Hence no estoppel was erected by that decree, binding the widow, her next of kin, or heirs at law, concluding to the effect that in the money on hand the widow took only a life interest under the will.
Apart from these considerations, the evidence does not show that the funds found after Mrs. Van Hook’s death or then on deposit in bank to her credit were, in whole or in part, funds that came to her from the estate of Robert I. Van Hook, deceased. Perhaps that was its source, but the evidence does not so disclose. From-rents of the real estate she may have gained the funds found after her death. Under the evidence the moneys on deposit in bank and the moneys found about the premises after her death were funds of Mrs. Van Hook’s estate, Subject to distribution to her next of kin and heirs at law. Sewell v. Sewell, 199 Ala. 242, 74 South. 343.
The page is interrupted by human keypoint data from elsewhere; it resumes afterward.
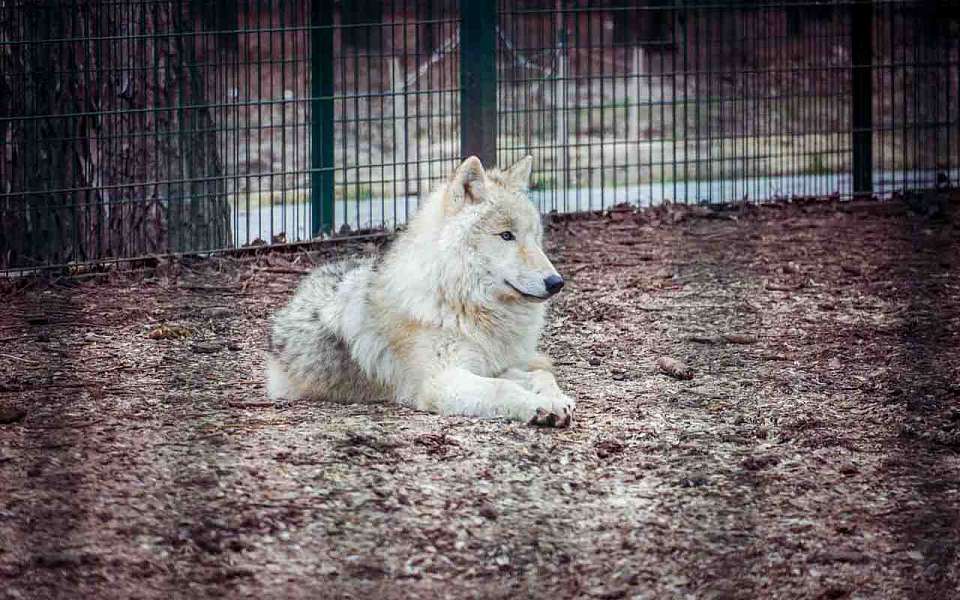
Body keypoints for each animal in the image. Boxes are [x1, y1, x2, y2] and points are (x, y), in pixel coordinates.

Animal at [266, 155, 572, 426]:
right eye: (506, 235)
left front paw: (556, 398)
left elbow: (541, 375)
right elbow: (503, 388)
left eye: (534, 237)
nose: (556, 282)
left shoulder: (494, 367)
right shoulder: (442, 380)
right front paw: (540, 406)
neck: (460, 303)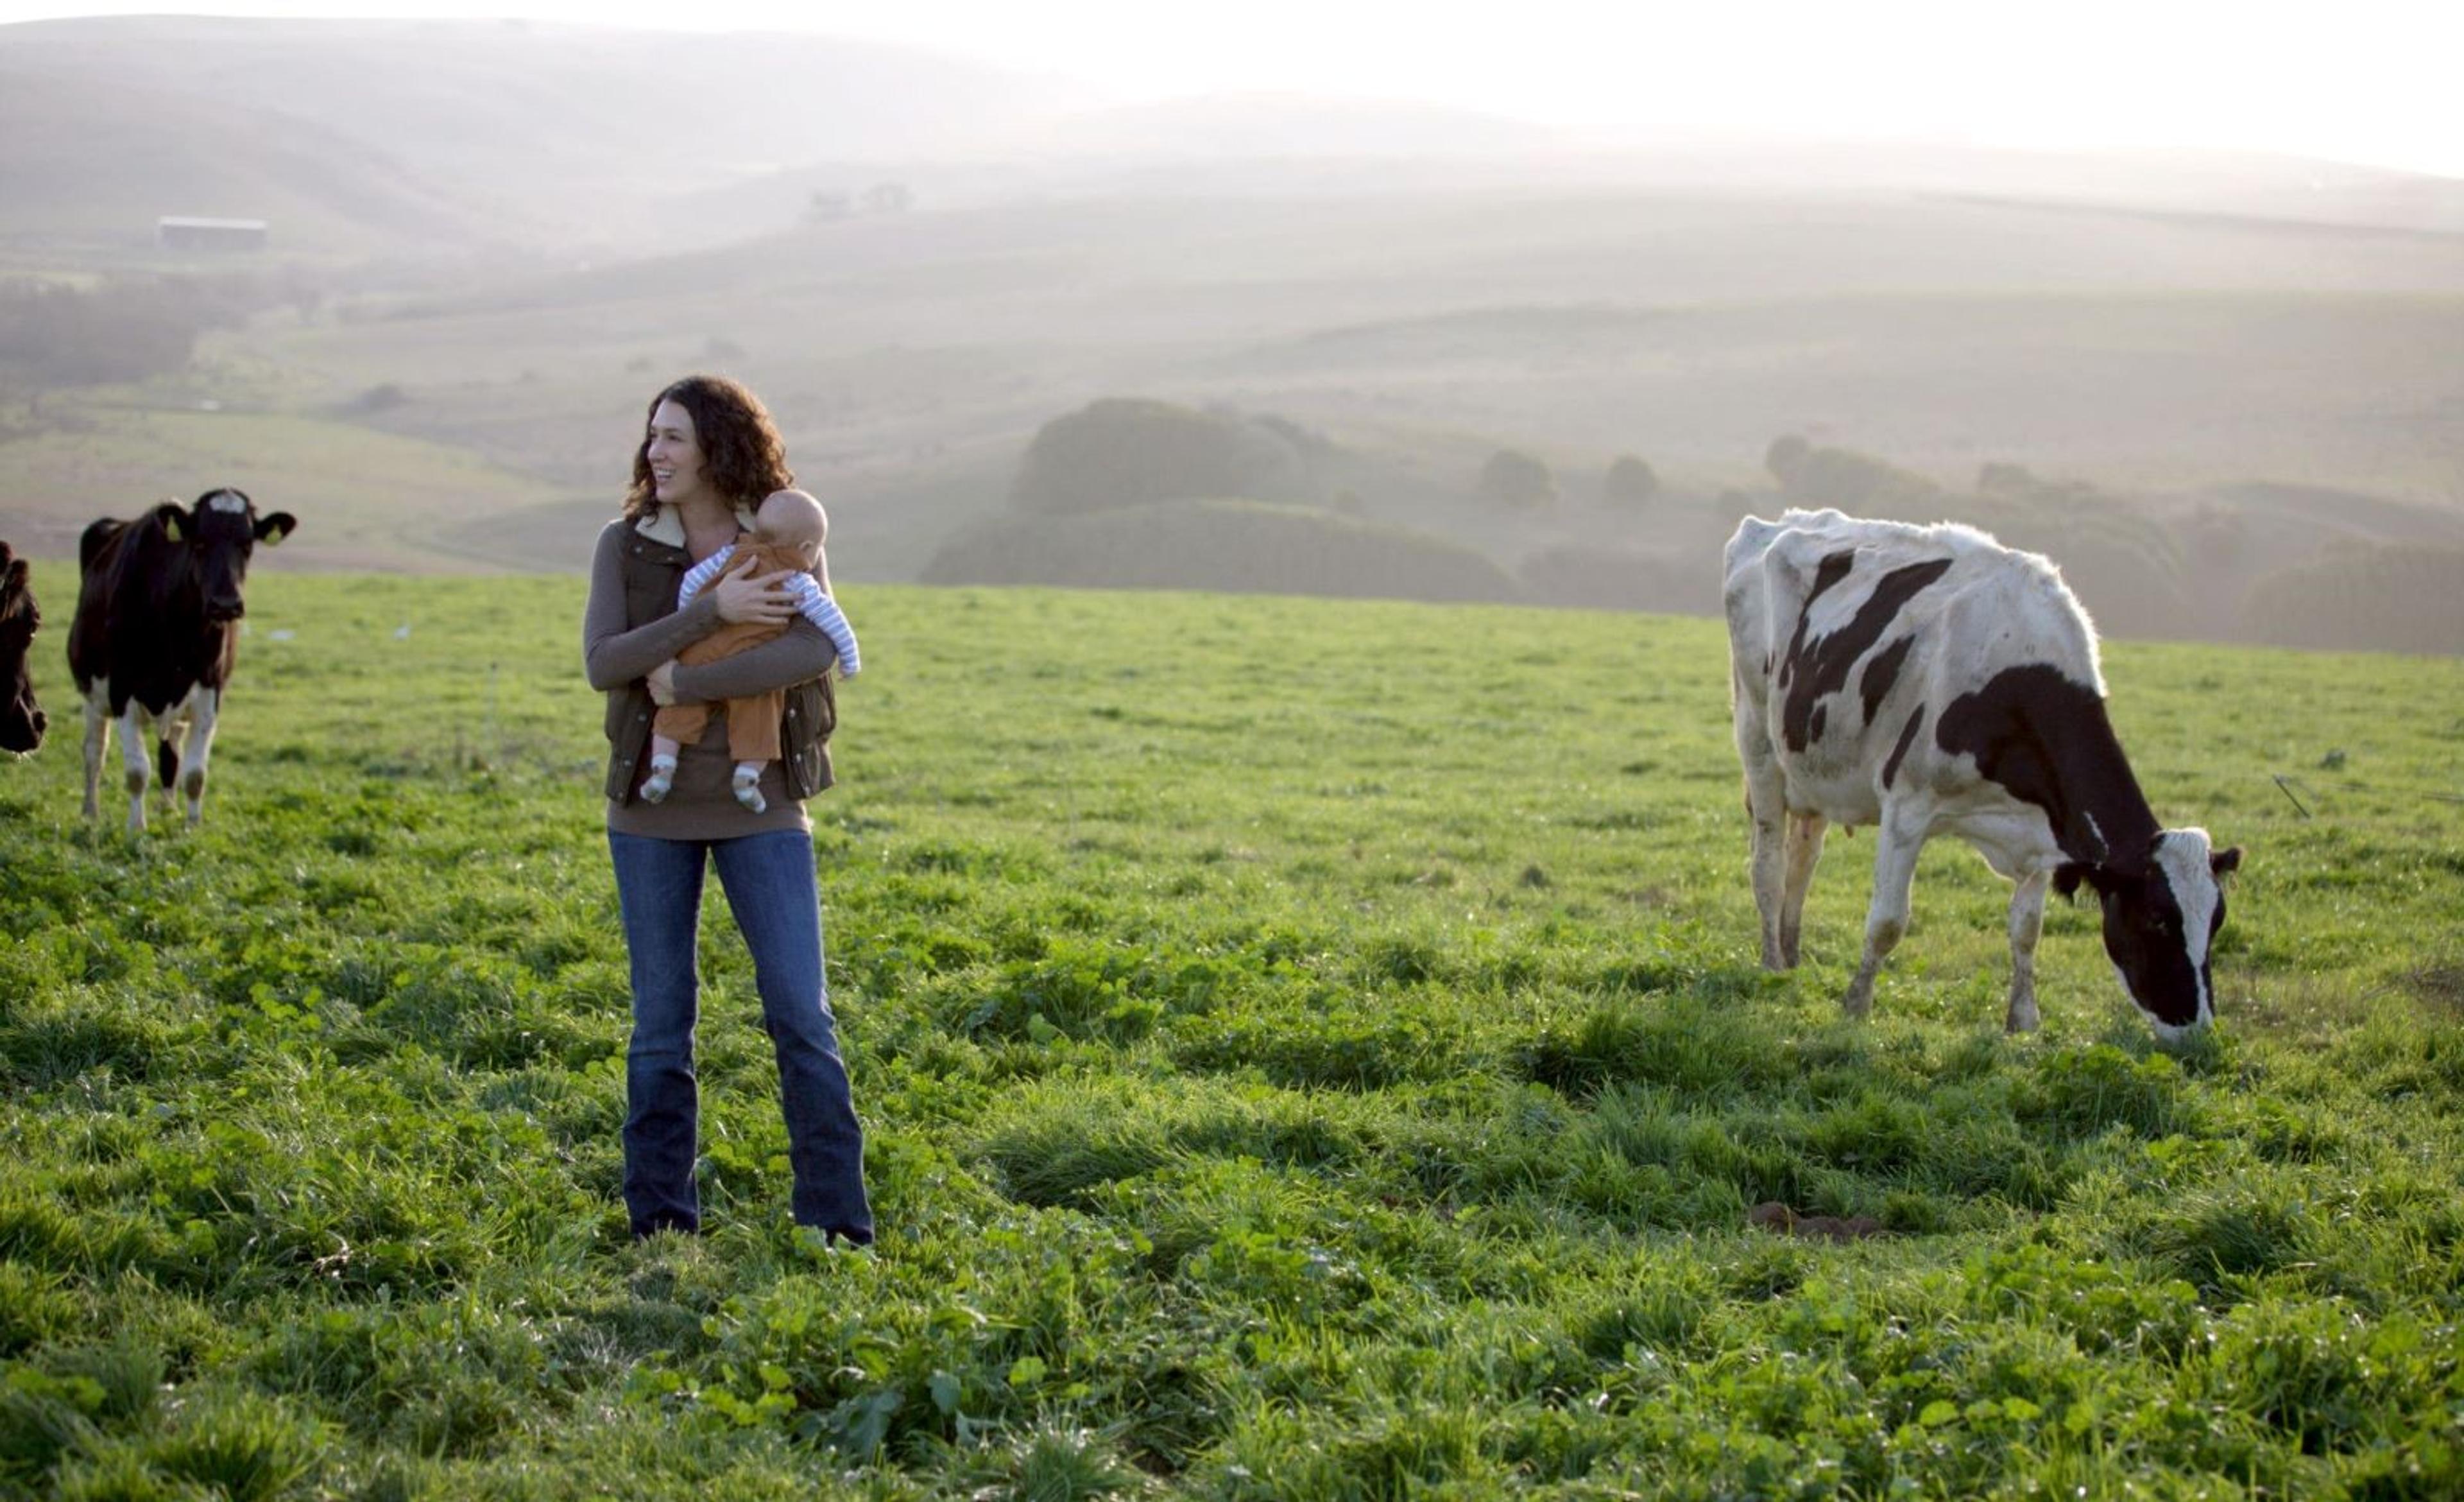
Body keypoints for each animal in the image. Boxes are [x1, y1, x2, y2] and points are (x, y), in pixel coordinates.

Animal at [67, 488, 295, 833]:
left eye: (247, 544)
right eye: (199, 542)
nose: (225, 605)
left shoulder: (209, 694)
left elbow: (194, 774)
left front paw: (192, 827)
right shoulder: (121, 692)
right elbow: (137, 771)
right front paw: (136, 828)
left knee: (170, 754)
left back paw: (168, 808)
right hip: (93, 696)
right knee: (94, 753)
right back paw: (90, 811)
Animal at [1725, 510, 2247, 1035]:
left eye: (2217, 921)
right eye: (2157, 918)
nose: (2199, 1031)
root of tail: (1777, 523)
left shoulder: (2044, 828)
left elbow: (2027, 930)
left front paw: (2024, 1019)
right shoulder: (1906, 808)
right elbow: (1888, 922)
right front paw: (1856, 1004)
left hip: (1813, 770)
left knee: (1804, 858)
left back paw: (1792, 952)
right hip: (1758, 740)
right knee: (1768, 864)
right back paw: (1772, 962)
For the erroneous pronouncements made in paragraphs 3 and 4 of the decree under review, it is reversed. The cause is remanded for the rendition of a decree in accordance with this opinion. The costs of the appeal will be taxed one-half against the funds of the estate of Robert I. Van Hook, deceased, and one-half against the funds of the estate of Mrs. Van Hook, deceased.
Reversed and remanded.
ANDERSON, O. J., and SOMERVILLE, and THOMAS, JJ., concur.